* _PAGE TEXT_
Airborne microorganisms are able to spread into most of our living environments, including indoor [1]. Indoor exposure to high concentrations of microorganisms has been recognized as one of the main transmission routes for infectious diseases [2,3], being responsible for various types of health effects through inhalation and ingestion. Additionally, and besides infections, human exposure to bioaerosols is associated with a wide range of respiratory health problems, due to exposure in different occupational environments [4,5,6]. In what concerns bioaerosols’ health effects, fungi play an important role. High levels of fungal particles are found in different occupational environments (animal production and waste industries, among others) [4,5,6], and their workers are at increased risk for respiratory diseases [7].

The genus Aspergillus is known to be one of the most frequently airborne fungi found in indoor and outdoor environments worldwide [8,9,10,11,12,13,14,15,16]. More recently, due to molecular identification, the genus has been subdivided into 22 different sections, including the clinically relevant species Aspergilli, Fumigati, Circumdati, Terrei, Nidulantes, Ornati, Warcupi, Candidi, Restricti, Usti, and Flavi [12]. Sections/species from Aspergillus genus are found in several habitats with different roles. In fact, they can act as decomposers of organic matter (for instance, Aspergillus section Nigri), mycotoxin producers (Aspergillus section Flavi, among others), and often as human pathogens (Aspergillus section Fumigati). The role as human pathogens can occur particularly in occupational environments, such as libraries and archives, bakeries, waste-sorting facilities, composting plants, sawmills, animal production, and other agricultural environments [8,9,10,11,12,13,14,15,16]. Aspergillus fumigatus is the species more frequently associated with respiratory symptoms, especially due to the small size of the conidia and other virulence factors, such as gliotoxin production, associated with this species. However, besides the infection ability, risk assessment should consider the toxigenic potential of species belonging to Aspergillus genus [17]. Thus, species or strains belonging to sections Circumdati, Flavi, Nigri, and Nidulantes must be considered in the risk assessment, since they include species that produce mycotoxins [7,18]. Another topic of concern in specific occupational environments, such as sawmills [14,19], is the exposure to high levels of azole-resistant Aspergillus isolates, which may increase the risk of infection, enhancing the difficulty of its clinical management [20,21,22].

Several sampling methods can be used to perform the Aspergillus assessment, as was already reported [12,15,17,23]. Active sampling methods (air sampling), although the most used method in sampling campaigns, can only reflect the load from a shorter period of time (mostly minutes). On the contrary, passive methods (such as surface swabs or settled dust) allow for the determination of the contamination levels from an increased period of time (weeks to several months) [13]. Thus, the sampling approach should comprise more than one sampling method, to allow a wider characterization of the fungal contamination and a more accurate exposure assessment [13,15].

* _TASKS TO PERFORM_
1. Using the Aspergillus passage, answer each question:
(a) Into how many sections has the genus Aspergillus been subdivided?
(b) Which species is most often linked with respiratory symptoms?
(c) Over what span of time do passive sampling methods let you measure contamination levels?
2. Repeat word for word the part of the Aspergillus passage that opens with the words containing "Airborne microorganisms are" and closes with "respiratory diseases [7].".
The listing has nothing to do with this.

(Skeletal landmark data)
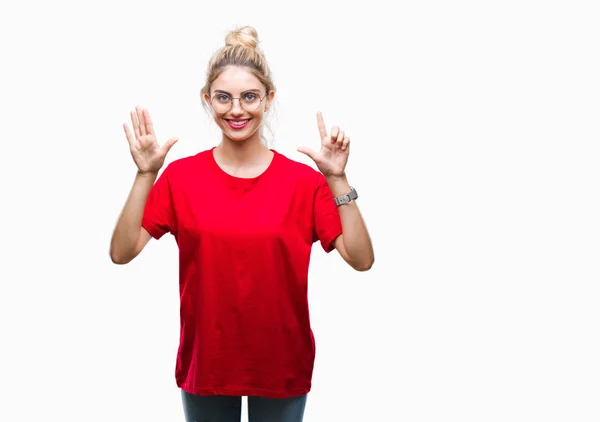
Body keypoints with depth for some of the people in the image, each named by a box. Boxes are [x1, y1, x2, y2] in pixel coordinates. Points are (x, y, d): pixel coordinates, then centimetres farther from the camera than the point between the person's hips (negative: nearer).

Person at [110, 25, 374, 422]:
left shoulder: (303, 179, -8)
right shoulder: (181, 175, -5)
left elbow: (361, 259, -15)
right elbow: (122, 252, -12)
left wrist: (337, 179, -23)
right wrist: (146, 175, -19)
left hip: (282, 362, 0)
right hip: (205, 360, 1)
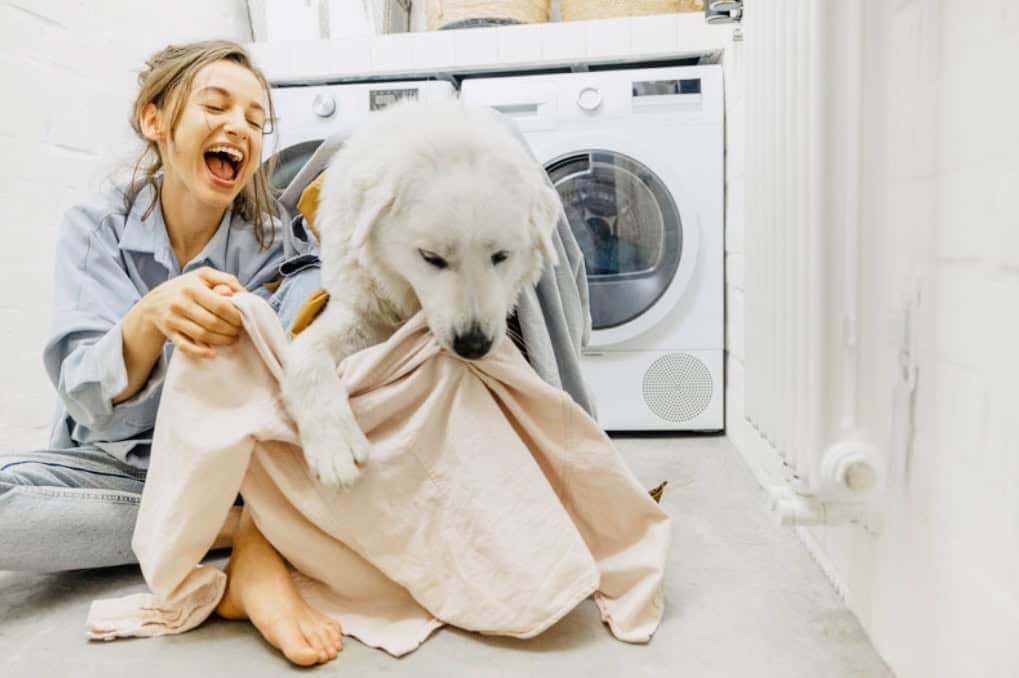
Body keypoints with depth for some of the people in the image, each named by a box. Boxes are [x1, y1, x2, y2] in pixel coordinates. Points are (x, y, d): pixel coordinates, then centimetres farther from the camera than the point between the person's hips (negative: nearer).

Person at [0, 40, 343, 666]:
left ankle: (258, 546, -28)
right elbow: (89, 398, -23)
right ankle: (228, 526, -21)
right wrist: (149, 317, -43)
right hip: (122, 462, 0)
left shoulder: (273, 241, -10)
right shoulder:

* _OUTPUTS FOR THE TASKS_
1.
(a) 22
(b) Aspergillus fumigatus
(c) Weeks to several months

2.
Airborne microorganisms are able to spread into most of our living environments, including indoor [1]. Indoor exposure to high concentrations of microorganisms has been recognized as one of the main transmission routes for infectious diseases [2,3], being responsible for various types of health effects through inhalation and ingestion. Additionally, and besides infections, human exposure to bioaerosols is associated with a wide range of respiratory health problems, due to exposure in different occupational environments [4,5,6]. In what concerns bioaerosols’ health effects, fungi play an important role. High levels of fungal particles are found in different occupational environments (animal production and waste industries, among others) [4,5,6], and their workers are at increased risk for respiratory diseases [7].